About a year ago, my phone changed my “home” location from Kansas City to Georgetown University. It signified a shift that I was already feeling but could not reckon with.
I had spent my entire freshman year feeling like my real life was back home waiting for me and that college was just a place that I went to sometimes. But, sophomore year, Georgetown me became the same as Kansas City me and everything was real life. I had no idea how to cope with it.
It felt like I was betraying my hometown, my family, and my friends to say that school was home too. I had spent all of freshman year so tethered to returning to Kansas City that when that shifted, I felt like I had nothing to hold onto anymore.

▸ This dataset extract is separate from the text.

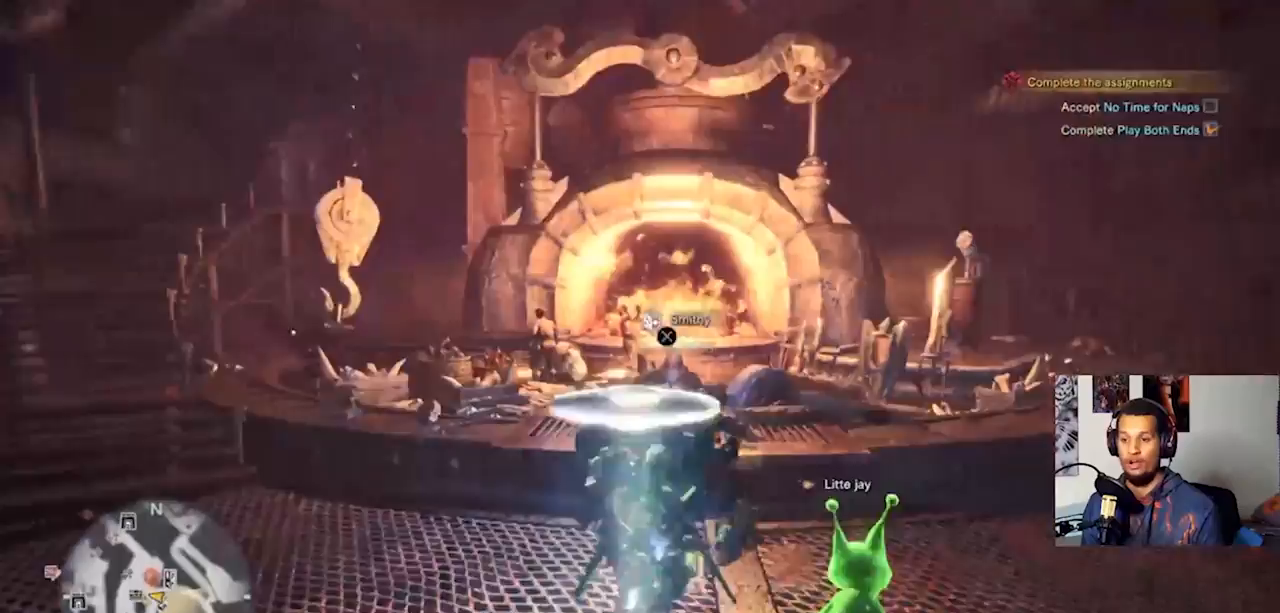
{"buttons": [], "left_stick": "down", "right_stick": "center", "events": [[167, "right_stick", "center"], [300, "left_stick", "down"]]}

Admittedly, I had more than a few cry sessions on the Southwest Quad benches after closing shifts at the Healey Family Student Center, so as to not wake my sleeping roommate with my tears. During those untethered nights, I began to ponder the classic mid-college crisis question: what makes me who I am?
I no longer defined myself by the aching homesickness of freshman year (now I’m obsessed with my hometown in a normal way because it is awesome; please talk to me about Kansas City). I no longer aspired towards a career in politics, a dream that fizzled instantaneously upon arriving in Washington, D.C. I was no longer a dancer, or a field hockey player, or in the band, though at least two of those are probably for the best.
Then, the week after my phone decided to make this change, my childhood dog and One Direction band member Liam Payne died a day apart from each other. As I was grieving the loss of something I could not explain, it suddenly hit me: I am who I am because of One Direction.
I’ve spent my entire life basically obsessed with the boyband One Direction. My first ever CD was of their first album, Up All Night (2011), featuring the members clad in suspenders and mop haircuts, of course. I defined myself as a “Louis girl” (Louis girls, rise up). Any iPad time I received as a child was spent watching their music videos. In the way that people can recount where they were on 9/11, I can tell you exactly where I was when I found out that Zayn left the band: in my bright purple bedroom getting ready for another thrilling day of fifth grade. In the spirit of oversharing, I even read fanfiction about them. As I got older, any time I needed comfort, I would rewatch old interview clips, laughing the same way I did when I was nine and watching them for the first time.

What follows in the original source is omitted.